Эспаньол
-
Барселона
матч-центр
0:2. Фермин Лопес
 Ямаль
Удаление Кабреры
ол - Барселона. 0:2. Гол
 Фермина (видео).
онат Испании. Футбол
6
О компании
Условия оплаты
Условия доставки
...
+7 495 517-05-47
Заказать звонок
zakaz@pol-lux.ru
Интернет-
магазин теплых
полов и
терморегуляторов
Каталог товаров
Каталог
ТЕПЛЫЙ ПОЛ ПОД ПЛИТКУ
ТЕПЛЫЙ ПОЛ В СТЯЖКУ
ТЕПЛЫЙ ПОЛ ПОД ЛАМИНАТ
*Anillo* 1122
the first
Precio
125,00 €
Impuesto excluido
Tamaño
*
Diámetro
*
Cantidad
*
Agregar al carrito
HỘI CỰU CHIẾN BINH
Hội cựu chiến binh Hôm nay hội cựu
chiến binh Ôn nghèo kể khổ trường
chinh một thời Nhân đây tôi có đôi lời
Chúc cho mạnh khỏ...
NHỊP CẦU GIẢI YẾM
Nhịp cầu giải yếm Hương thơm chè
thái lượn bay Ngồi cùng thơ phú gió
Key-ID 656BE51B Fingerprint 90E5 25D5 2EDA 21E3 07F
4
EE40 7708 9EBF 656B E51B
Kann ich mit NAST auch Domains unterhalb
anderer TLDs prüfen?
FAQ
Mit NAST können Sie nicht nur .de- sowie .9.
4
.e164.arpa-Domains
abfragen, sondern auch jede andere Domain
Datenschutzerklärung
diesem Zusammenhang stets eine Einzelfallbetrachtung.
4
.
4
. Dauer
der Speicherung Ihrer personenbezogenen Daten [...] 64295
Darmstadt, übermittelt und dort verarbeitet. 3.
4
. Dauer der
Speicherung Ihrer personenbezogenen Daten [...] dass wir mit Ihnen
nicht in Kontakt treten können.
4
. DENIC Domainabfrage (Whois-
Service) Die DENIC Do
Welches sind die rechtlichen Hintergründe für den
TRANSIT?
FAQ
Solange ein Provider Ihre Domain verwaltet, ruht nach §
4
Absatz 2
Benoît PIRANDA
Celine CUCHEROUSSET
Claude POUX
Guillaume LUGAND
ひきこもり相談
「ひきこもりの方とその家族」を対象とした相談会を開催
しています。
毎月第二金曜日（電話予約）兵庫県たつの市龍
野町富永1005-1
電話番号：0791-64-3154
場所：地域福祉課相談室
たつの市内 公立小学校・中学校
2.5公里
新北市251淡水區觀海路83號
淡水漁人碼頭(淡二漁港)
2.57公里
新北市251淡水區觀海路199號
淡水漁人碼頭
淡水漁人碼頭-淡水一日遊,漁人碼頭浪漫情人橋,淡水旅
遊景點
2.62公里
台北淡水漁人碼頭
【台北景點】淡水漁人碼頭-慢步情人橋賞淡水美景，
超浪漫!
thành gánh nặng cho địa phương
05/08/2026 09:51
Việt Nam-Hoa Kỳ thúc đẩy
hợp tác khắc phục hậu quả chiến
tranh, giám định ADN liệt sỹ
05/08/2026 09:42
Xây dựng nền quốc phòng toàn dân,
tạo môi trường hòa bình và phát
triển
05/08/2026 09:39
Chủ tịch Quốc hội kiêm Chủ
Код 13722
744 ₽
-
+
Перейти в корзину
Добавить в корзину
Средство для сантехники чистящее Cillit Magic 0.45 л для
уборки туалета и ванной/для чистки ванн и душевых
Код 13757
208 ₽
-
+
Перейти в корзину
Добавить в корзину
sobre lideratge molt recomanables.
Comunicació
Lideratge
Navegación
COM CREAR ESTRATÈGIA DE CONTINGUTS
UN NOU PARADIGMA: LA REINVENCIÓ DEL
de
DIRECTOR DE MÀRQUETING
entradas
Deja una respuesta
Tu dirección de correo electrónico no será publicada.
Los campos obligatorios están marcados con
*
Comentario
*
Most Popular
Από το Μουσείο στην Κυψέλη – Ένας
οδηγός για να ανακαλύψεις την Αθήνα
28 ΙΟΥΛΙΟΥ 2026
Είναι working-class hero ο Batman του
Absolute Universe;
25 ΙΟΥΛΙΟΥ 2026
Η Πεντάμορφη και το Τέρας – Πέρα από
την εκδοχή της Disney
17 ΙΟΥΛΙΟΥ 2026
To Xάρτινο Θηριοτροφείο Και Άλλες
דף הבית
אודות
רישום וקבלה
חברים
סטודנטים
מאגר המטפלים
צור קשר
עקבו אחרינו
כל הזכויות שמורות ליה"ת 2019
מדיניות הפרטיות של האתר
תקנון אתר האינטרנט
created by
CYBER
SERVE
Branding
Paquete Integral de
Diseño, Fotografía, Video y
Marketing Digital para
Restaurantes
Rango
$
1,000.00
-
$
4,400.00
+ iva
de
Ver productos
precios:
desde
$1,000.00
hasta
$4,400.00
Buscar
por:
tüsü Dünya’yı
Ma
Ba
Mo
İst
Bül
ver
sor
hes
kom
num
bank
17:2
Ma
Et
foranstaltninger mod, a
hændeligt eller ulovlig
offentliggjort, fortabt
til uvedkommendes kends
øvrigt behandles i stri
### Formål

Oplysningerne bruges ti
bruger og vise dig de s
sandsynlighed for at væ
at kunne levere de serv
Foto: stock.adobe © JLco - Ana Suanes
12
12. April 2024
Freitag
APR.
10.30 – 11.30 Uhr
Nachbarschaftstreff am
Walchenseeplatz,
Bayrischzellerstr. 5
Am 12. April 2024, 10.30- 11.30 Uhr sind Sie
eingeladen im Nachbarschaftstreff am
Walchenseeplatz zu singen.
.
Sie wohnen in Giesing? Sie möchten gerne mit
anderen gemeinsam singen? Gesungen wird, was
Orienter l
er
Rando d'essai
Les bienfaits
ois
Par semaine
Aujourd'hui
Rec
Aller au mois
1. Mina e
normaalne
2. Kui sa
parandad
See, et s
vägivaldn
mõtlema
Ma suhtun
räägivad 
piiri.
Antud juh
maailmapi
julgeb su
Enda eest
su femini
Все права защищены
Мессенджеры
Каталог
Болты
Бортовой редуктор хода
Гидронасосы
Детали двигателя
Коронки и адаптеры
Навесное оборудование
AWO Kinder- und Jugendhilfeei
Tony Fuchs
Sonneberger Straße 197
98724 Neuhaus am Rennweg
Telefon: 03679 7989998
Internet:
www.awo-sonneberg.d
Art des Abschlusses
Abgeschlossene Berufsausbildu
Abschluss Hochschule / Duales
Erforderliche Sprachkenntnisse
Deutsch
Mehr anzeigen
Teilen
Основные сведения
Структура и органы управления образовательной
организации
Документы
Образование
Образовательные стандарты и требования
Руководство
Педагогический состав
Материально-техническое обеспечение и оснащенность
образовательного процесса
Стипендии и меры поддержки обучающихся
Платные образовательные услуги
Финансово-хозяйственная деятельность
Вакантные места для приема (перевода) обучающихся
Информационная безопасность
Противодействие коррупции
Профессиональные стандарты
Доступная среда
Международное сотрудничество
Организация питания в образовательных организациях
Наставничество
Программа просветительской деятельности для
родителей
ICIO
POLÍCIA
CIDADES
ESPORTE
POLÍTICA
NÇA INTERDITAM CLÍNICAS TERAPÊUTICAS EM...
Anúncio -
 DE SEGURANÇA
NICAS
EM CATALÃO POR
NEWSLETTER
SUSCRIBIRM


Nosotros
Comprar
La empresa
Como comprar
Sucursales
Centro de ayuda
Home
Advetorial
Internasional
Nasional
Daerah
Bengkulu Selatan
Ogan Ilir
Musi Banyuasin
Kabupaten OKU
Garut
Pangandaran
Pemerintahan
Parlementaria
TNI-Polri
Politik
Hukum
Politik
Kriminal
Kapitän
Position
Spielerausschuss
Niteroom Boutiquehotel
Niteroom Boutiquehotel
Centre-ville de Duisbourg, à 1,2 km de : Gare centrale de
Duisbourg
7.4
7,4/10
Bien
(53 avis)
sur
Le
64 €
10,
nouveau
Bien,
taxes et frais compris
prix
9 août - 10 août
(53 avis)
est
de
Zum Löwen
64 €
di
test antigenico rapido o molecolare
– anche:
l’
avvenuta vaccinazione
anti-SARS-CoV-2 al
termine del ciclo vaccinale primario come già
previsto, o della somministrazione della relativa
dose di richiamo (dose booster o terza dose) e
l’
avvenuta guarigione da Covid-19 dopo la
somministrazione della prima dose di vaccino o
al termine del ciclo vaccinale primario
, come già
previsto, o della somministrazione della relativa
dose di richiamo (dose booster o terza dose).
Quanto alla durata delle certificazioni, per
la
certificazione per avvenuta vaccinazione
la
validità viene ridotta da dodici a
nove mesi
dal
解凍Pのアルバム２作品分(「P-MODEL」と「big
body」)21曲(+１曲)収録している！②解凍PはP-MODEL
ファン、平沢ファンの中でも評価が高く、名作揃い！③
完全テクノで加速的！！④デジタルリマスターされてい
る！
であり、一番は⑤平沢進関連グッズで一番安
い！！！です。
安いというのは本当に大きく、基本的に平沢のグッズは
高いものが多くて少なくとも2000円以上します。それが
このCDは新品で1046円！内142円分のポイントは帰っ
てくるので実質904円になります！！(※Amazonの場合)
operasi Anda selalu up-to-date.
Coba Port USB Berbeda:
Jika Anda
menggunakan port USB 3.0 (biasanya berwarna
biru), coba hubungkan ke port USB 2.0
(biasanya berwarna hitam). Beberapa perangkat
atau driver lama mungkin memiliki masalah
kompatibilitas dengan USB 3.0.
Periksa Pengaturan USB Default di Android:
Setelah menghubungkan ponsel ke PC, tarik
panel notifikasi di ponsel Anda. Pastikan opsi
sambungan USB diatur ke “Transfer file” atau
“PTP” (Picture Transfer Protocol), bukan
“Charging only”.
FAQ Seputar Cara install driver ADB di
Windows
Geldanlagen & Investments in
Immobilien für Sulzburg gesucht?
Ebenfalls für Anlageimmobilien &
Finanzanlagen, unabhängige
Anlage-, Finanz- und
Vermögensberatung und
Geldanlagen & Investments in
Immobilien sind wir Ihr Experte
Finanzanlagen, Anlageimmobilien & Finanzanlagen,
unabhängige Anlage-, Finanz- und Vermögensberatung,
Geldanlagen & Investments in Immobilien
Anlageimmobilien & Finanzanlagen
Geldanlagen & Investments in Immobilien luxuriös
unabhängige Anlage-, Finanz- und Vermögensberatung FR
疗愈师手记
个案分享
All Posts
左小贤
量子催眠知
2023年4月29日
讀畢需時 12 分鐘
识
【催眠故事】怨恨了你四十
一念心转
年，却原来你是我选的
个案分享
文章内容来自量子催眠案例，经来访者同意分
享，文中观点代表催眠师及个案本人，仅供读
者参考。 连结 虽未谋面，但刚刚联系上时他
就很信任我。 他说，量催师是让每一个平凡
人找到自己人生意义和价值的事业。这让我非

· · ·

Output only an exact transcription of the lines above from the one with "www.awo-sonneberg.d" up to and including the one with "Материально-техническое обеспечение и".

www.awo-sonneberg.d
Art des Abschlusses
Abgeschlossene Berufsausbildu
Abschluss Hochschule / Duales
Erforderliche Sprachkenntnisse
Deutsch
Mehr anzeigen
Teilen
Основные сведения
Структура и органы управления образовательной
организации
Документы
Образование
Образовательные стандарты и требования
Руководство
Педагогический состав
Материально-техническое обеспечение и оснащенность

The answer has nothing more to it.